Convicted features Glenn Ford, Broderick Crawford and Dorothy Malone, plus a raft of good character actors. it’s a remake of Howard Hawks’ The Criminal Code, which starred Boris Karloff. It’s a prison film where the DA who convicted Ford of manslaughter becomes a warden in the prison where he is being held. He tries to help him out, because he thinks the sentence given was excessive, but Ford lands in additional trouble. It was directed by Henry Levin, not an especially notable director as his other well-known credit was the 1959 version of Journey to the Center of the Earth.
Next up is a Gordon Douglas film, Between Midnight and Dawn. Douglas was a workman-for-hire director best known for Them!, one of the best science-fiction films of the ‘50s and one whose slightly noirish vibe enhances its believability. Douglas did a lot of noirs and westerns, such as Kiss Tomorrow Goodbye with James Cagney and I Was a Communist for the FBI; some of the earliest neo-noirs; and even directed a Liberace movie! Douglas became friendly with Frank Sinatra in the ‘50s, and did a throwaway Sinatra-Doris Day film, Young At Heart. In the 60s, Sinatra wanted to try for more serious films, like The Manchurian Candidate. He did three notable films with Douglas: Tony Rome, The Detective (which is kind of a prequel to Die Hard…as that film is a based on the sequel to the novel that formed the basis for The Detective) and The Lady in Cement. In any case, Between Midnight and Dawn is a serviceable buddy-cop B-noir, pretty formulaic, but with a decent director at the helm it moves at a good pace for its 90 minutes. There’s a muted romantic sub-plot, and a nice mix of on-location and set photography.

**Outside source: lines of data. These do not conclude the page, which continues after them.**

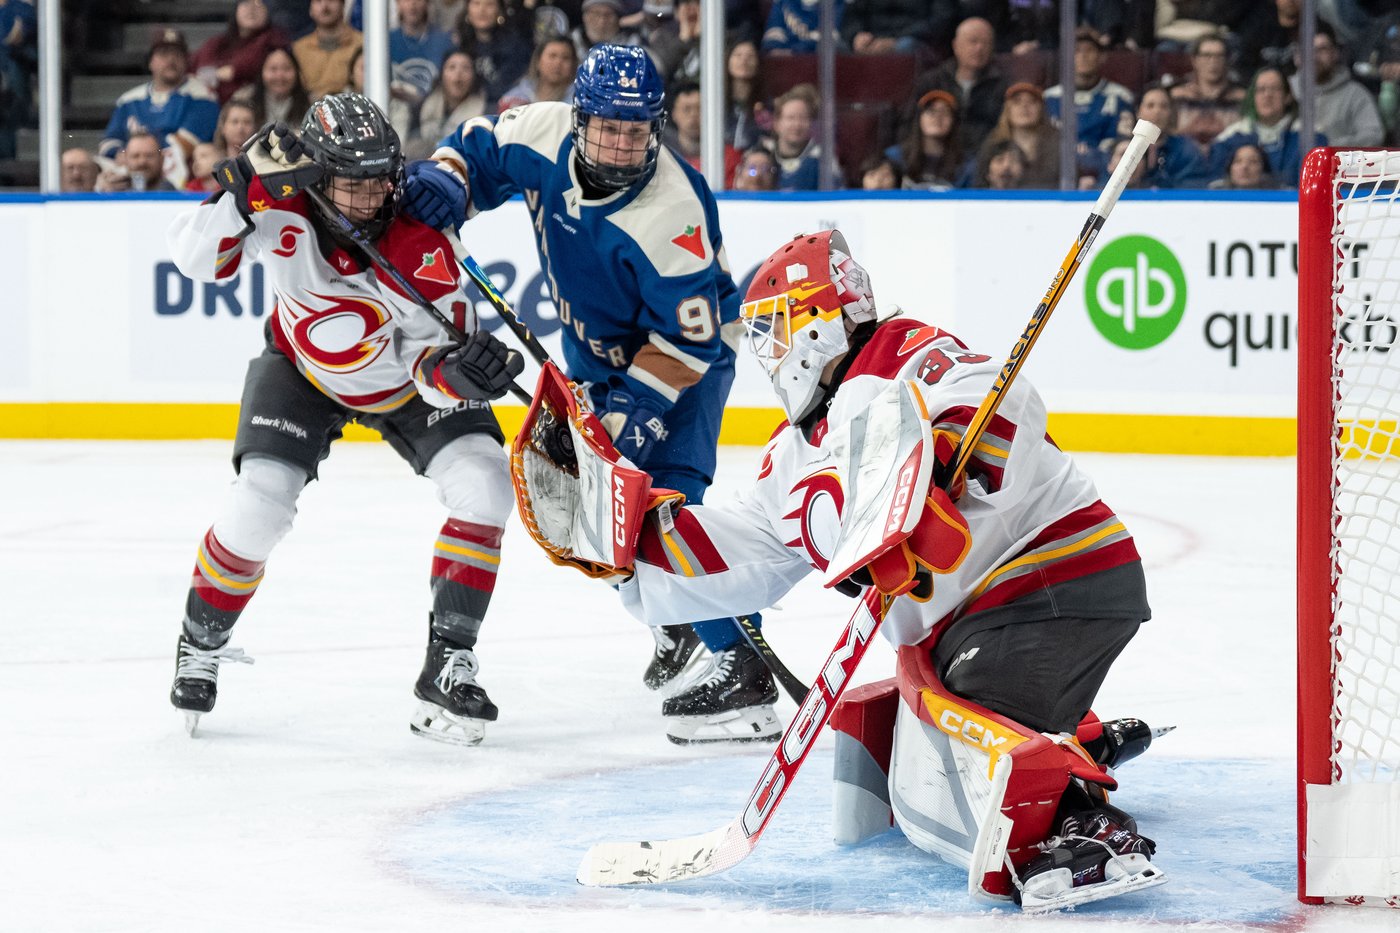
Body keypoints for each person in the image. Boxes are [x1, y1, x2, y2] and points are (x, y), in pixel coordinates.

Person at [517, 228, 1161, 911]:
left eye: (773, 329)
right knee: (936, 717)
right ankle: (1077, 736)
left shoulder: (909, 355)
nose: (766, 351)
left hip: (1057, 578)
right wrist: (629, 539)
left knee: (966, 727)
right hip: (972, 620)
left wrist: (942, 457)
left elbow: (1007, 403)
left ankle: (1087, 822)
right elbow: (748, 544)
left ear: (821, 323)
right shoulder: (796, 451)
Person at [399, 44, 783, 744]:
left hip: (680, 369)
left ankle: (744, 665)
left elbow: (690, 342)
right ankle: (679, 628)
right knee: (593, 514)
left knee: (662, 514)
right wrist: (449, 182)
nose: (620, 143)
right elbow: (475, 149)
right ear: (580, 119)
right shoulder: (542, 131)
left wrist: (632, 415)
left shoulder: (673, 211)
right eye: (607, 126)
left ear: (655, 129)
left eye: (635, 131)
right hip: (592, 357)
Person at [164, 92, 523, 746]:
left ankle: (448, 660)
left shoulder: (427, 238)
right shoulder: (279, 205)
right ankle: (201, 638)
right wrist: (238, 190)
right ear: (316, 174)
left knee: (487, 486)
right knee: (259, 505)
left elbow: (431, 355)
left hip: (402, 386)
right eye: (351, 185)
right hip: (301, 371)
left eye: (380, 181)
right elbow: (193, 261)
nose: (370, 199)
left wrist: (455, 372)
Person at [100, 28, 221, 160]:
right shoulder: (128, 100)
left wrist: (134, 157)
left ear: (186, 61)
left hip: (180, 175)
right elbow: (109, 143)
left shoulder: (203, 97)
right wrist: (122, 155)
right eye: (164, 54)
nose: (171, 59)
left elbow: (183, 147)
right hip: (131, 172)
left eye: (177, 54)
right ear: (150, 62)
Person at [1043, 27, 1135, 182]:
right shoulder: (1049, 98)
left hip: (1106, 177)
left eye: (1090, 50)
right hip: (1057, 176)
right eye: (1077, 51)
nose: (1083, 56)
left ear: (1102, 56)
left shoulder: (1121, 96)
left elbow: (1123, 142)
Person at [1211, 65, 1322, 187]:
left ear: (1287, 96)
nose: (1267, 95)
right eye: (1261, 89)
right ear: (1253, 97)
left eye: (1274, 89)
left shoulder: (1310, 137)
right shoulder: (1229, 139)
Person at [910, 17, 1007, 153]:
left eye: (986, 43)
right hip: (937, 154)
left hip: (982, 157)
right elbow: (909, 123)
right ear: (955, 46)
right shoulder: (932, 81)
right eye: (973, 41)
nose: (979, 48)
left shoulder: (1003, 85)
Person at [1289, 22, 1383, 149]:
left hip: (1335, 166)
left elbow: (1374, 136)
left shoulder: (1355, 94)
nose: (1314, 57)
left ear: (1335, 53)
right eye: (1308, 50)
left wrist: (1328, 148)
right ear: (1298, 56)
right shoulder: (1286, 91)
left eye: (1322, 49)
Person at [189, 0, 290, 104]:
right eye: (246, 2)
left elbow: (246, 65)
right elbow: (197, 70)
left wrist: (218, 74)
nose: (252, 9)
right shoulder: (217, 42)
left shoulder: (275, 40)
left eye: (259, 3)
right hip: (211, 105)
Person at [400, 50, 489, 157]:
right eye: (452, 67)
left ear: (474, 76)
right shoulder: (422, 107)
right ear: (442, 74)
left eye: (466, 68)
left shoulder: (486, 113)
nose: (458, 74)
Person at [1169, 34, 1245, 157]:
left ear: (1227, 60)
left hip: (1227, 160)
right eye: (1206, 56)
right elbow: (1169, 134)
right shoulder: (1178, 96)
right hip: (1184, 161)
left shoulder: (1240, 98)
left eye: (1219, 56)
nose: (1213, 62)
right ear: (1194, 60)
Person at [978, 82, 1059, 188]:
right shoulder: (993, 144)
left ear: (1041, 109)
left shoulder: (1058, 144)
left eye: (1032, 101)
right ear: (1007, 109)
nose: (1024, 106)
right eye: (1017, 102)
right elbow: (979, 185)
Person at [885, 88, 966, 189]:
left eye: (945, 112)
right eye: (930, 111)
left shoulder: (967, 164)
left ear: (954, 122)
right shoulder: (894, 157)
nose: (937, 117)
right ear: (919, 119)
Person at [765, 82, 840, 190]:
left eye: (803, 118)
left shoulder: (823, 158)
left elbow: (837, 197)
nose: (797, 125)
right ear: (777, 123)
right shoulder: (762, 153)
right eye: (790, 118)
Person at [457, 0, 533, 106]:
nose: (482, 10)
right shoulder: (460, 43)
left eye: (489, 4)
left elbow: (508, 88)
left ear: (500, 11)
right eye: (476, 3)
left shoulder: (515, 45)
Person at [292, 0, 363, 99]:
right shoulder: (299, 49)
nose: (325, 6)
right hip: (309, 110)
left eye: (331, 0)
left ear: (343, 5)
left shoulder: (363, 44)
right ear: (310, 9)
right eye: (318, 1)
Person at [232, 46, 312, 127]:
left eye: (286, 68)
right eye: (273, 69)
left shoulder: (312, 105)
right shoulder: (244, 100)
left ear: (297, 72)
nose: (280, 76)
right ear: (261, 72)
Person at [497, 36, 578, 113]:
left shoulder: (579, 101)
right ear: (538, 61)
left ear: (573, 65)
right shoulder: (514, 98)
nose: (558, 63)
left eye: (566, 58)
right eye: (552, 56)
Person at [1207, 141, 1277, 190]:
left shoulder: (1279, 194)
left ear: (1263, 168)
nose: (1244, 167)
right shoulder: (1216, 191)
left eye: (1253, 161)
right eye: (1238, 161)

Finally, City of Fear is one of those films in the vein of D.O.A. or Panic in the Streets, where there’s a race against time. Made late in the classic noir era in 1959, it was directed by Irving Lerner, who also did Murder By Contract. That film was the highlight of the second Columbia Noir set. Lerner became a mentor to Martin Scorsese and worked on a few of his 1970s films, and was also a friend of Stanley Kubrick and John Cassavetes. While he’s known for these films, he also did quite a bit of TV work. It doesn’t have the minimalism of Murder By Contract, which is what makes that such a fascinating little movie, but both star Vince Edwards. Edwards had a slightly creepy vibe to him, but was later the lead in the TV show Ben Casey MD. He’s good here in a role as a convict who makes off with what he thinks is some heroin that he can sell, but actually it’s a radioactive substance, so the police have to catch him before he exposes everyone to it. It’s one of the better films in this set, with a quirky vibe given the plot.
All of the films have been remastered. Like the other Columbia Noir sets, this one includes several Three Stooges shorts that are send-ups of film noir, plus theatrical trailers and stills galleries for most of the movies. In addition, there’s a hefty selection of shorts, audio commentaries, radio adaptations, documentaries and appreciations, topped off with a massive 160-page booklet featuring new and archival writing about the films, interviews and film credits.